==== REGISTROS DE DATOS
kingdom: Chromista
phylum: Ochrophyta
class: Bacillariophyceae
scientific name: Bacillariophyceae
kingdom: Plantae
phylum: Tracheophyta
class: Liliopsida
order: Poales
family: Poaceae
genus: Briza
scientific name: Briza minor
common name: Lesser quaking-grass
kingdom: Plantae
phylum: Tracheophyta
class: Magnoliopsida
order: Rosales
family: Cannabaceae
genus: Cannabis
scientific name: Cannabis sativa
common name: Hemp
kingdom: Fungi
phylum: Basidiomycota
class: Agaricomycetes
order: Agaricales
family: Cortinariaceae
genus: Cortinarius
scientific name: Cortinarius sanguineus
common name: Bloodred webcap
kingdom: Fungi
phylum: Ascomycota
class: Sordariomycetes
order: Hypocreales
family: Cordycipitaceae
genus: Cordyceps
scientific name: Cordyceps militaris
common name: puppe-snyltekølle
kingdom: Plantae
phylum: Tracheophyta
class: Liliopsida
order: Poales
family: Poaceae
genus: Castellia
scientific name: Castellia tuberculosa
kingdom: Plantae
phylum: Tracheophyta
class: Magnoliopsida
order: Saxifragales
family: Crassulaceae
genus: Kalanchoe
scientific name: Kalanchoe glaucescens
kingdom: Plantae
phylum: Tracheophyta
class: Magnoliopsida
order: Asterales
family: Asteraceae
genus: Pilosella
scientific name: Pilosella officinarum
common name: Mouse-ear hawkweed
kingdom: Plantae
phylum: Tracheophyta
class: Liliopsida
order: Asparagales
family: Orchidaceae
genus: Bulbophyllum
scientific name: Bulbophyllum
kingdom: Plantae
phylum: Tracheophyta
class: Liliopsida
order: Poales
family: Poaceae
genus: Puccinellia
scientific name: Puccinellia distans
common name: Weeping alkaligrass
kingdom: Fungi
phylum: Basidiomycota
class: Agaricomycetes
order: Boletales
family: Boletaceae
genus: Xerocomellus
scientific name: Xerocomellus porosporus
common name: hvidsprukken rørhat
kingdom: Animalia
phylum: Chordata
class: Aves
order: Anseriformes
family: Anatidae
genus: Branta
========
**OBJETIVO:**
Vuelve a escribir estas líneas sustituyendo "common name" por "vernacular name" en todos los registros, sin cambiar nada más.

**RESPUESTA DEL EJERCICIO:**
kingdom: Chromista
phylum: Ochrophyta
class: Bacillariophyceae
scientific name: Bacillariophyceae
kingdom: Plantae
phylum: Tracheophyta
class: Liliopsida
order: Poales
family: Poaceae
genus: Briza
scientific name: Briza minor
vernacular name: Lesser quaking-grass
kingdom: Plantae
phylum: Tracheophyta
class: Magnoliopsida
order: Rosales
family: Cannabaceae
genus: Cannabis
scientific name: Cannabis sativa
vernacular name: Hemp
kingdom: Fungi
phylum: Basidiomycota
class: Agaricomycetes
order: Agaricales
family: Cortinariaceae
genus: Cortinarius
scientific name: Cortinarius sanguineus
vernacular name: Bloodred webcap
kingdom: Fungi
phylum: Ascomycota
class: Sordariomycetes
order: Hypocreales
family: Cordycipitaceae
genus: Cordyceps
scientific name: Cordyceps militaris
vernacular name: puppe-snyltekølle
kingdom: Plantae
phylum: Tracheophyta
class: Liliopsida
order: Poales
family: Poaceae
genus: Castellia
scientific name: Castellia tuberculosa
kingdom: Plantae
phylum: Tracheophyta
class: Magnoliopsida
order: Saxifragales
family: Crassulaceae
genus: Kalanchoe
scientific name: Kalanchoe glaucescens
kingdom: Plantae
phylum: Tracheophyta
class: Magnoliopsida
order: Asterales
family: Asteraceae
genus: Pilosella
scientific name: Pilosella officinarum
vernacular name: Mouse-ear hawkweed
kingdom: Plantae
phylum: Tracheophyta
class: Liliopsida
order: Asparagales
family: Orchidaceae
genus: Bulbophyllum
scientific name: Bulbophyllum
kingdom: Plantae
phylum: Tracheophyta
class: Liliopsida
order: Poales
family: Poaceae
genus: Puccinellia
scientific name: Puccinellia distans
vernacular name: Weeping alkaligrass
kingdom: Fungi
phylum: Basidiomycota
class: Agaricomycetes
order: Boletales
family: Boletaceae
genus: Xerocomellus
scientific name: Xerocomellus porosporus
vernacular name: hvidsprukken rørhat
kingdom: Animalia
phylum: Chordata
class: Aves
order: Anseriformes
family: Anatidae
genus: Branta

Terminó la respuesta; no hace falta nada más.